- _What is required_
Repeat the lines below exactly as written, please, from the line with "user-defined at runtime." to the line with "is waiting for", both lines included, and no others.

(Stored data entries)
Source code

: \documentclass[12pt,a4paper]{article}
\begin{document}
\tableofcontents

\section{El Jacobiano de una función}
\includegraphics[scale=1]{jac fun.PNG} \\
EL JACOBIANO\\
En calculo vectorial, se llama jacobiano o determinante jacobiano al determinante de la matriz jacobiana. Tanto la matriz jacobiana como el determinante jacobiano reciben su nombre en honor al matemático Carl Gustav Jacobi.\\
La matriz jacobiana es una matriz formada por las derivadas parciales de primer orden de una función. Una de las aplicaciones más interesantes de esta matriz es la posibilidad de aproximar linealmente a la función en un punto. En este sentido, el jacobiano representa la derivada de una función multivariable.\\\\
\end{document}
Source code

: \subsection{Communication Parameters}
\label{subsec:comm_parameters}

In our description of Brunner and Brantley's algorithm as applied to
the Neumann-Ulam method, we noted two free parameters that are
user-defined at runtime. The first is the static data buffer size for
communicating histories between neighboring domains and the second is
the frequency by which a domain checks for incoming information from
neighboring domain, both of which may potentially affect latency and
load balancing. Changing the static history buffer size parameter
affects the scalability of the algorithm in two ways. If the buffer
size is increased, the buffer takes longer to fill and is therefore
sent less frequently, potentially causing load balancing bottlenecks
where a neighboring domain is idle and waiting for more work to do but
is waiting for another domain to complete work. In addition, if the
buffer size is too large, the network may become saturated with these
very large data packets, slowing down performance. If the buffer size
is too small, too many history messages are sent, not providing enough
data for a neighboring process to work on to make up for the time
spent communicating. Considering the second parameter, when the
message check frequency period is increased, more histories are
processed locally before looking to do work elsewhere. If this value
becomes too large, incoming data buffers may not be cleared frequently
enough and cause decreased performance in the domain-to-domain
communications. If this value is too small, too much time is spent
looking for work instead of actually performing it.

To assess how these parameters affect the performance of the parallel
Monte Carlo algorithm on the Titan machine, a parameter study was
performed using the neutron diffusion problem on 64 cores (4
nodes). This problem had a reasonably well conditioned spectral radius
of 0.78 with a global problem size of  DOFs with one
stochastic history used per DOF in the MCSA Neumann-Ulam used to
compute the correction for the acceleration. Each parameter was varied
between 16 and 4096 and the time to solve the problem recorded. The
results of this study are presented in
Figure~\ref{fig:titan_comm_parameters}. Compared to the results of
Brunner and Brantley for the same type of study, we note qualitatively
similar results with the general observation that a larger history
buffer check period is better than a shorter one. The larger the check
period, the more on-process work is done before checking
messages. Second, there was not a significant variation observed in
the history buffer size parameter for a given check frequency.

- _Solution below_
user-defined at runtime. The first is the static data buffer size for
communicating histories between neighboring domains and the second is
the frequency by which a domain checks for incoming information from
neighboring domain, both of which may potentially affect latency and
load balancing. Changing the static history buffer size parameter
affects the scalability of the algorithm in two ways. If the buffer
size is increased, the buffer takes longer to fill and is therefore
sent less frequently, potentially causing load balancing bottlenecks
where a neighboring domain is idle and waiting for more work to do but
is waiting for another domain to complete work. In addition, if the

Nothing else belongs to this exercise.